Des droits pour les animaux aux Etats-Unis
Dans son ordonnance du 15 octobre, la juge Karen Litkovitz, de la cour fédérale de l’Ohio, a accédé à la demande de l’ONG. Il s’agit du premier exemple concret d’une cour américaine autorisant les animaux à exercer un droit légal en leur propre nom. « C’est une étape cruciale dans la lutte (…) pour reconnaître que les animaux ont des droits exécutoires », s’est réjoui Stephen Wells, directeur exécutif de l’ALDF.
« Ce jugement n’aura pas d’effet en Colombie car il n’est valable que sur le territoire [américain]. Ce seront les autorités colombiennes qui décideront du sort des hippopotames et non les autorités américaines », affirme Camilo Burbano Cifuentes, professeur de droit pénal à l’université Externado de Colombie, cité par le Guardian.

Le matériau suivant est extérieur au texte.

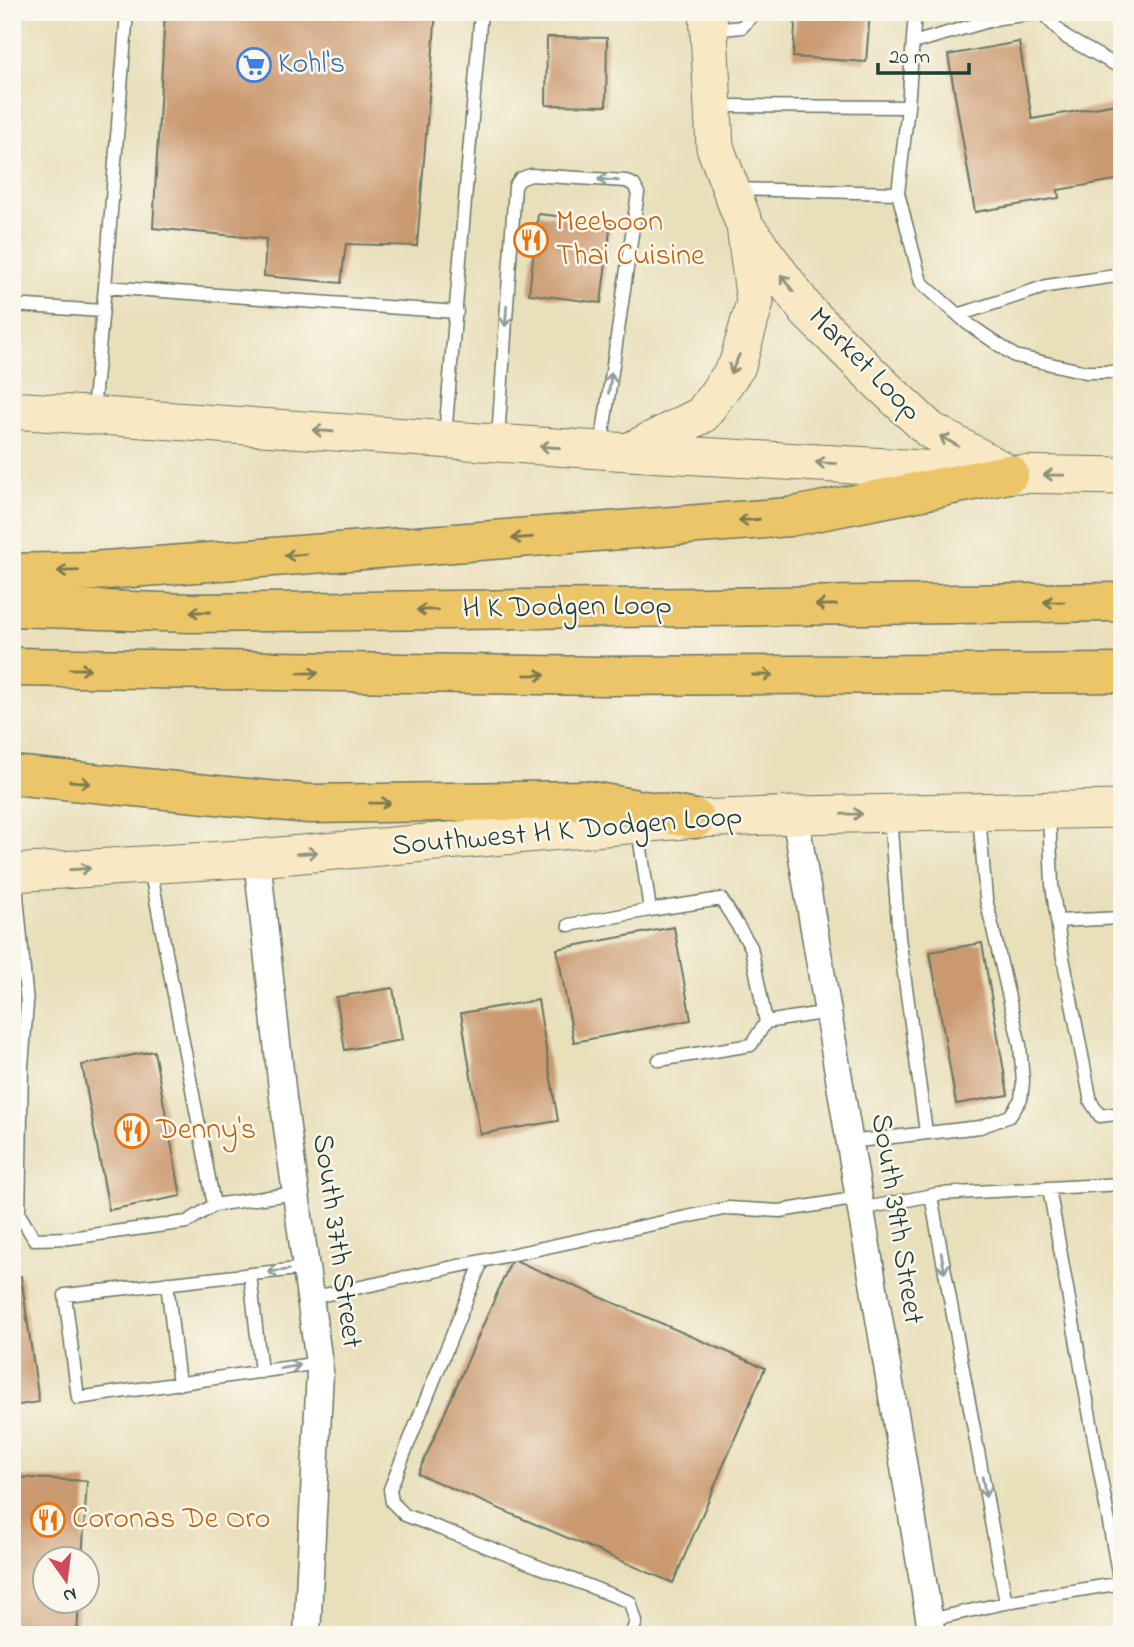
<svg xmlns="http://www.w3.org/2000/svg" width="1134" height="1647" font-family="'Indie Flower',sans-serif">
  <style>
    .building { fill: #ca9970 }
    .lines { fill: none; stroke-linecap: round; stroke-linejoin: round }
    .lane-casing { stroke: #667663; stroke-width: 15 }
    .street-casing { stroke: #667663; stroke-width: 29 }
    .secondary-casing { stroke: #667663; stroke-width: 39 }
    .highway-casing { stroke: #667663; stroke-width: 41 }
    .lane { stroke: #fff; stroke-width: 12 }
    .street { stroke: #fff; stroke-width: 26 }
    .secondary { stroke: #f8e8c3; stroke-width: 37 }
    .highway { stroke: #edc569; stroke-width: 38 }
    .oneway { stroke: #8f9e9a }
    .oneway2 { stroke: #8c927c }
    .oneway3 { stroke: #7c7a4c }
    .labels { text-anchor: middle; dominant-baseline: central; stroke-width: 5; stroke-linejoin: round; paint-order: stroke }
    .shop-label { font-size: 30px; fill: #366cbe; stroke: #fbf7ec; text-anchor: start }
    .food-label { font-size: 30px; fill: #c56008; stroke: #fbf7ec; text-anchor: start }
    .street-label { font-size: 30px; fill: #1f3d34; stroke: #fbf7ec }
  </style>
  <rect width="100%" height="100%" fill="#fbf7ec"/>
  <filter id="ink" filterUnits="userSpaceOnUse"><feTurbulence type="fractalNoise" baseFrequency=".0143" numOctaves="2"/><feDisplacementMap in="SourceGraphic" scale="14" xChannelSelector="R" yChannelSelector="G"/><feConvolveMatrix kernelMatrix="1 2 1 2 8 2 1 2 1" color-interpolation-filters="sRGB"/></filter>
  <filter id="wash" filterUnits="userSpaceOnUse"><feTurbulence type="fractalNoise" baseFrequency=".00686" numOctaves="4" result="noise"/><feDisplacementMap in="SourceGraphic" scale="28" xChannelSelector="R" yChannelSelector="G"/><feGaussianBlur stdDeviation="1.57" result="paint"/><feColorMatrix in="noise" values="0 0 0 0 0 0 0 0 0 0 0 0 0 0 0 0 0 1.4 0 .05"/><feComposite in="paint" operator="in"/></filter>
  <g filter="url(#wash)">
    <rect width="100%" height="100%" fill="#e9dfbb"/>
    <g id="blocks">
      <!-- building -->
      <path class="building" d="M165 12H436L417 246 346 244 341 283 264 276 266 239 153 228Z
        M796 12H870L866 62 793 57Z
        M547 37 607 38 606 106 546 105Z
        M1019 42 1032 119 1122 103V179L1058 190 1059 198 975 212 948 55Z
        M538 214 611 222 601 303 529 294Z
        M674 927 691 1020 574 1042 557 949Z
        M982 943 1008 1095 956 1104 930 952Z
        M393 988 402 1040 345 1050 336 997Z
        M538 1000 558 1121 480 1134 461 1013Z
        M154 1051 181 1196 109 1210 82 1065Z
        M512 1259 765 1368 673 1583 418 1474Z
        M21 1276 39 1402 12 1406V1277Z
        M12 1477 87 1481 82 1560H46V1602H79L77 1635H12Z"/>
    </g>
  </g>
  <g filter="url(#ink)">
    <use href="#blocks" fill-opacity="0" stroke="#667663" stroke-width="2"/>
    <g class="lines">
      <!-- lane casing -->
      <g class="lane-casing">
        <path id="lane" d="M713 30 742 27 755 12
          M913 43 999 18 1042 13 1067 38 1114 64H1122
          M716 106 908 107
          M734 189 898 193 921 282 967 323 1015 356 1086 372H1122
          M898 193 908 107 915 12
          M105 287 457 312
          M12 305 102 311
          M958 315 1047 286 1122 275
          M93 411 105 287 127 12
          M445 436 481 12
          M498 439 515 186 520 179 531 175 626 181 634 185 638 193 601 447
          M1049 814 1052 885 1060 942 1091 1102 1100 1116 1122 1113
          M890 816 899 937 926 1132
          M150 868 214 1205 296 1193
          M15 874 27 1004 22 1066 19 1214 34 1239 70 1238 187 1222 214 1205
          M650 910 721 899 751 947 766 1022 828 1012
          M1057 921 1122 918
          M569 925 650 910 638 828
          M659 1060 751 1045 766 1022
          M849 1142 980 1127 1010 1116 1021 1099 1023 1082 1020 1045 986 899 979 815
          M1049 1188 1120 1584
          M931 1196 1006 1603
          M861 1209 938 1194 1122 1184
          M482 1261 390 1489 392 1502 405 1515 630 1602 636 1622 631 1635
          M306 1268 65 1295 78 1398 319 1363
          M250 1274 261 1372
          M167 1283 179 1384
          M310 1298 728 1208 780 1211 859 1198
          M929 1620 1018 1600 1122 1583"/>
      </g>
      <!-- street casing -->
      <g class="street-casing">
        <path id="street" d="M795 815 932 1635
          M257 858 283 1098 320 1371 307 1635"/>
      </g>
      <!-- secondary casing -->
      <g class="secondary-casing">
        <path id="secondary" d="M748 230 807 311 882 385 930 430 1000 469
          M12 410 629 452 1009 474 1122 476
          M630 451 702 415 737 366 755 302 745 226 715 147 708 12
          M12 873 257 858 695 819 795 815 1122 809"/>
      </g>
      <!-- highway casing -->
      <g class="highway-casing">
        <path id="highway" d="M12 573 93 571 789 517 1009 474
          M12 607 191 613 1122 602
          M12 667 603 676 1122 673
          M12 775 309 804 585 800 695 819"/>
      </g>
      <!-- lane -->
      <use href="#lane" class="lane"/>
      <!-- street -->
      <use href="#street" class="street"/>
      <!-- secondary -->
      <use href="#secondary" class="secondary"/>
      <!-- highway -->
      <use href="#highway" class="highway"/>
    </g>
    <!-- one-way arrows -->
    <defs><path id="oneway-shaft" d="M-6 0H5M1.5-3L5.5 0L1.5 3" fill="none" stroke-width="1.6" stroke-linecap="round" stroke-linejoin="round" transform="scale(1.75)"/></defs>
    <g class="oneway">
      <use href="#oneway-shaft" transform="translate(608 180) rotate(-176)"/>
      <use href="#oneway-shaft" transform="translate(506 316) rotate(94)"/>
      <use href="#oneway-shaft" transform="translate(610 383) rotate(-82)"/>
      <use href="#oneway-shaft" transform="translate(943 1263) rotate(80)"/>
      <use href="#oneway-shaft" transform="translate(278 1271) rotate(174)"/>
      <use href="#oneway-shaft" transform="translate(290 1367) rotate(-9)"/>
      <use href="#oneway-shaft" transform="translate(984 1487) rotate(80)"/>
    </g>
    <g class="oneway2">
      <use href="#oneway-shaft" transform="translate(787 283) rotate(-126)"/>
      <use href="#oneway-shaft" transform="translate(735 364) rotate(115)"/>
      <use href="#oneway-shaft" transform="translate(323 431) rotate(-176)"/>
      <use href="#oneway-shaft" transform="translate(949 441) rotate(-151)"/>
      <use href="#oneway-shaft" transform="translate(550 447) rotate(-176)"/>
      <use href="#oneway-shaft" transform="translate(826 463) rotate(-177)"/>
      <use href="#oneway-shaft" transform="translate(1054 475) rotate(-179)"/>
      <use href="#oneway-shaft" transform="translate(852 814) rotate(-1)"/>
      <use href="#oneway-shaft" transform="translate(307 853) rotate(-5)"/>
      <use href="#oneway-shaft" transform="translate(80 869) rotate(-4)"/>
    </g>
    <g class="oneway3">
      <use href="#oneway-shaft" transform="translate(749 520) rotate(176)"/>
      <use href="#oneway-shaft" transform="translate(522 538) rotate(176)"/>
      <use href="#oneway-shaft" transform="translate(295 555) rotate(176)"/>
      <use href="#oneway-shaft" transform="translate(68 571) rotate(178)"/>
      <use href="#oneway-shaft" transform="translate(1054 602) rotate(179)"/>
      <use href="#oneway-shaft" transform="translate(826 605) rotate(179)"/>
      <use href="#oneway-shaft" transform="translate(427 610) rotate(179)"/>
      <use href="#oneway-shaft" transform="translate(200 612) rotate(180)"/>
      <use href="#oneway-shaft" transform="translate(80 669) rotate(1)"/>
      <use href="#oneway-shaft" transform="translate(308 673) rotate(1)"/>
      <use href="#oneway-shaft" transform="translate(535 675) rotate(1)"/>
      <use href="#oneway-shaft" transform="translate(763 675)"/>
      <use href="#oneway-shaft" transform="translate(80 782) rotate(6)"/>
      <use href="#oneway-shaft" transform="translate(380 803) rotate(-1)"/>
    </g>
  </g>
  <!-- icons -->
  <defs>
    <g id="supermarket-ring" transform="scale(1.75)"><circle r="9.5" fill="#fbf7ec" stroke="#3f7fe0" stroke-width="1.5"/><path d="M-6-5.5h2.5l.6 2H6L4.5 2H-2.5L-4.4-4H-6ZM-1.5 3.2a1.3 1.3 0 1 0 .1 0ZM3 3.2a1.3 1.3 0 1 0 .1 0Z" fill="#3f7fe0"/></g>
    <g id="restaurant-ring" transform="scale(1.75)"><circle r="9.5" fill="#fbf7ec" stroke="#e8710a" stroke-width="1.5"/><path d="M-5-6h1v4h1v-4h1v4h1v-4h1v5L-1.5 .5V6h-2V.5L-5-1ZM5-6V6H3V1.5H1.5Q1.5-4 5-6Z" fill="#e8710a"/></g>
  </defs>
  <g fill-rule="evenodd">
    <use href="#supermarket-ring" x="254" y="65"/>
    <use href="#restaurant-ring" x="531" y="240"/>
    <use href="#restaurant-ring" x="132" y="1131"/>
    <use href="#restaurant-ring" x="48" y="1520"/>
  </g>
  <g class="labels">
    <!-- shop labels -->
    <g class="shop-label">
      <text x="278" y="65">Kohl's</text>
    </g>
    <!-- food labels -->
    <g class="food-label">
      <text x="556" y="223">Meeboon<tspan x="556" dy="34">Thai Cuisine</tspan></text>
      <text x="156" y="1131">Denny's</text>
      <text x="72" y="1520">Coronas De Oro</text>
    </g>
    <!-- street labels -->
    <g class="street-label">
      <text transform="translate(864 365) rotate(45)">Market Loop</text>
      <text transform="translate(567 608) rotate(-1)">H K Dodgen Loop</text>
      <text transform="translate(567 832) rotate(-5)">Southwest H K Dodgen Loop</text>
      <text transform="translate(896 1219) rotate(81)">South 39th Street</text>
      <text transform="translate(336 1241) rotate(82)">South 37th Street</text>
    </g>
  </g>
  <!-- margin -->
  <rect width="1134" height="1647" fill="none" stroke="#fbf7ec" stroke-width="42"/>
  <!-- north arrow -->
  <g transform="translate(66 1580) rotate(166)"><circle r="33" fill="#fbf7ec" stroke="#a3ada2" stroke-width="2"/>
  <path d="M0-5L12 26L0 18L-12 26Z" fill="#d1495b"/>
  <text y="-10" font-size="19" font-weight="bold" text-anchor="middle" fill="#1f3d34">N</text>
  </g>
  <!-- scale -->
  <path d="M878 63v10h91v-10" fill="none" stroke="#1f3d34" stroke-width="3.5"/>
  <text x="889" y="63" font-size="21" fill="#1f3d34" stroke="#fbf7ec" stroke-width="5" paint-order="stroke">20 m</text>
</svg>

La Colombie et les Etats-Unis ne sont pas les seuls à reconnaître des droits aux animaux. En Europe, la France, mais aussi l’Allemagne, la Suisse, l’Autriche et le Portugal ont déjà modifié leur code civil pour reconnaître le caractère vivant et sensible des animaux.
En France, constatant que la protection animale n’est pas incarnée politiquement en France, le député (La République en marche) Loïc Dombreval a rendu, en juin 2020, un rapport sur le « Bien-être des animaux de compagnie et des équidés », dans lequel il suggère de créer une sorte de défenseur des droits ou un secrétariat d’Etat dédié à la condition animale, voire un délégué interministériel.
En Espagne, un tribunal de Madrid a fait un pas dans cette direction. Considérant que les animaux sont des « êtres vivants doués de sensibilité » et non plus de simples « biens », un juge a accordé la garde partagée d’un chien aux deux membres d’un couple séparé, le juge ayant considéré que tous deux sont « coresponsables » et « cogardiens » de l’animal, rapporte la chaîne espagnole RTVE.es.